━━━━━ FRAGMENTO DEL DOCUMENTO

4.3. Abrir el sacramento del orden a la participación de la mujer

“La mitad del pueblo de Dios son mujeres y están ausentes aquí”. Así dijo el cardenal Suenens en la tercera sesión del concilio Vaticano II. Sus palabras precedieron una decisión histórica. Pablo VI nombró, por primera vez, a 22 mujeres como auditoras.

En este haz de propuestas hacia un nuevo modelo de participación y de gobierno –una Iglesia sinodal– es obligado plantear la cuestión de la participación de la mujer, que por igual dignidad, debe ser en condiciones de igualdad respecto del varón.

Siendo cierto que las posibilidades de ejercer la participación son mucho más amplias que el ministerio pastoral, debe también incluirse este, esto es, el acceso de la mujer al sacramento del Orden. Propuesta que el propio papa Francisco ha admitido sea estudiada para el caso del diaconado de la mujer. Porque respecto al sacerdocio ministerial reservado a los varones ya ha dicho que “es una cuestión que no se pone en discusión” (EG 104).

La actual posición del magisterio de la Iglesia, contraria a que la mujer pueda acceder al ministerio presbiteral, declarada en Inter Insigniores (1976) se basa en que es voluntad del propio Jesucristo, el cual “llamó solamente a varones para ser sus apóstoles” (ChL 51). En fidelidad al ejemplo del Señor, se argumenta, la Iglesia “no se considera autorizada a admitir a las mujeres a la ordenación sacerdotal”.

━━━━━━━━━━

» QUÉ HACER
(1) Según el fragmento sobre la mujer y el sacramento del orden, ¿a cuántas mujeres nombró Pablo VI como auditoras?
(2) Transcribe literalmente del fragmento el tramo que empieza en las palabras "4.3. Abrir el" y termina después de "respecto del varón.".

━━━━━ FILAS EXTRAÍDAS

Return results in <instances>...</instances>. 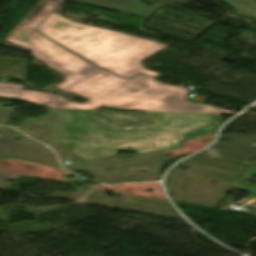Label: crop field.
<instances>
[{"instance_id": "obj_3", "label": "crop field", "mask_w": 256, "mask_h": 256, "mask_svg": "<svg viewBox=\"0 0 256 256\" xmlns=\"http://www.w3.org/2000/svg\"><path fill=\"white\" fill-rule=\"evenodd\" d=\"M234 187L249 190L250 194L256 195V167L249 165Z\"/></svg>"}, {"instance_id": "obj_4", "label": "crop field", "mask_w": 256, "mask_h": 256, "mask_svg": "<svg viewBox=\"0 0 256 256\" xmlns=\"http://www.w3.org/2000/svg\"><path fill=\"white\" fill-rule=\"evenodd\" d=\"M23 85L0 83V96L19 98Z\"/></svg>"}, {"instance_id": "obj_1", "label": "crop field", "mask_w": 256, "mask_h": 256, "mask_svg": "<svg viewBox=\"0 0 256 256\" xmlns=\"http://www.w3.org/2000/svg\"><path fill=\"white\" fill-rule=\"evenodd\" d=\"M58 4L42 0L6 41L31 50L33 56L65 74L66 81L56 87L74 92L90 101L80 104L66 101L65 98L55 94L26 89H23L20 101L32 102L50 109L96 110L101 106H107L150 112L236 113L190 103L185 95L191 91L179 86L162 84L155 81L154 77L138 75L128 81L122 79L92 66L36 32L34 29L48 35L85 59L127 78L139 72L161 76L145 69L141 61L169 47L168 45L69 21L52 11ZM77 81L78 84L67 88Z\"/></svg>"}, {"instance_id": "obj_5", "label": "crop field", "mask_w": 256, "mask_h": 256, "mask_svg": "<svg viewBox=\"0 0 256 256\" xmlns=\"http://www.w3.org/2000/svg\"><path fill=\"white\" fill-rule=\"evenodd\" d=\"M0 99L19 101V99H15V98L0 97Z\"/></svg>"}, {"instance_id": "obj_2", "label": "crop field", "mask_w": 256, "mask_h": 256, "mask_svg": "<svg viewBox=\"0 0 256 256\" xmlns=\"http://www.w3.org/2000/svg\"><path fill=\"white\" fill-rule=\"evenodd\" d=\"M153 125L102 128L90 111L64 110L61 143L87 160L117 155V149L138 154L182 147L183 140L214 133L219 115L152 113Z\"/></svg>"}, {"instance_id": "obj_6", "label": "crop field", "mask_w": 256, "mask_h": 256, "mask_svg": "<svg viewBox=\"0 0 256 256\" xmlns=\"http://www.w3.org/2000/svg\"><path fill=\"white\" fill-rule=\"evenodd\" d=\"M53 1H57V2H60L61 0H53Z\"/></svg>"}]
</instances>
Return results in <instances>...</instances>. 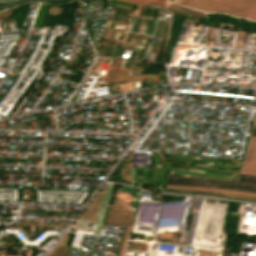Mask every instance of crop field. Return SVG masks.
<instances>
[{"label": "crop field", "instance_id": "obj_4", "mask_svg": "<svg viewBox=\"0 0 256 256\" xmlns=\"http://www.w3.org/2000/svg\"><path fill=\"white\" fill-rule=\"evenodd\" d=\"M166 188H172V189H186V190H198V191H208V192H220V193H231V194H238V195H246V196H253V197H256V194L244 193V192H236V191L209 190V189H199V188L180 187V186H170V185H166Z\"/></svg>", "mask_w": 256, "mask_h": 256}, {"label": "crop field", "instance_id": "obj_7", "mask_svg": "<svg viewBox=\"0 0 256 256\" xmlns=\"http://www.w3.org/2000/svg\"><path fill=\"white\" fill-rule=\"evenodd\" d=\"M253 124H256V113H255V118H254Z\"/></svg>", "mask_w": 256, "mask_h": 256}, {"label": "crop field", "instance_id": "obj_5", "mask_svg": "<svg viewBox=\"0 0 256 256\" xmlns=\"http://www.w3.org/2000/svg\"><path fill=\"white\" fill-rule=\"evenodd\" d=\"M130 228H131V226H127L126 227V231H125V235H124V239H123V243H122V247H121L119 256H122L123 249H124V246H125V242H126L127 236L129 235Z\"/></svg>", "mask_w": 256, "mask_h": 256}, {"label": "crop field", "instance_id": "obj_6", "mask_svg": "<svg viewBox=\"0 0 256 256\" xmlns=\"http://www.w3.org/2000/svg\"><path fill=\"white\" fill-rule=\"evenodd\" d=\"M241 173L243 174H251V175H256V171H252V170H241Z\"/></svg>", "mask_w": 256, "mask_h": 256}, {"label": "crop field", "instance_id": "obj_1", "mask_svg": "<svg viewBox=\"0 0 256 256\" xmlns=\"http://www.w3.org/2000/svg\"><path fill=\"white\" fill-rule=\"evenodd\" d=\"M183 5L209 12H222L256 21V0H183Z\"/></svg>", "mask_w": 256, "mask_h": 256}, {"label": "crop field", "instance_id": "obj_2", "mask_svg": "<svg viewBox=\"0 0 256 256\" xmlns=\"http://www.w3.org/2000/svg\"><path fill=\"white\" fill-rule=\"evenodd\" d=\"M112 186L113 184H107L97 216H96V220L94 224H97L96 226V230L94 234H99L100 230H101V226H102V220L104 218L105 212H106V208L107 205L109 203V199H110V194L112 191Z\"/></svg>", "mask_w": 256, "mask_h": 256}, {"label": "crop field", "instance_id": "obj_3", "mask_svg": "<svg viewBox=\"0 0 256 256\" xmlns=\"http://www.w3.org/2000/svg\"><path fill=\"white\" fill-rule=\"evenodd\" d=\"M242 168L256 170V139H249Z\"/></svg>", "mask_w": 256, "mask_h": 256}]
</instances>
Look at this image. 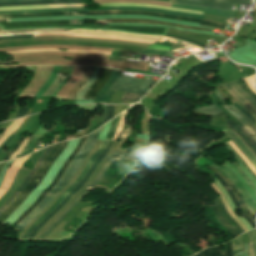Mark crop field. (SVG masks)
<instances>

━━━━━━━━━━

» RESPUESTAS DESARROLLADAS
(1) A 22 mujeres.

(2)
4.3. Abrir el sacramento del orden a la participación de la mujer

“La mitad del pueblo de Dios son mujeres y están ausentes aquí”. Así dijo el cardenal Suenens en la tercera sesión del concilio Vaticano II. Sus palabras precedieron una decisión histórica. Pablo VI nombró, por primera vez, a 22 mujeres como auditoras.

En este haz de propuestas hacia un nuevo modelo de participación y de gobierno –una Iglesia sinodal– es obligado plantear la cuestión de la participación de la mujer, que por igual dignidad, debe ser en condiciones de igualdad respecto del varón.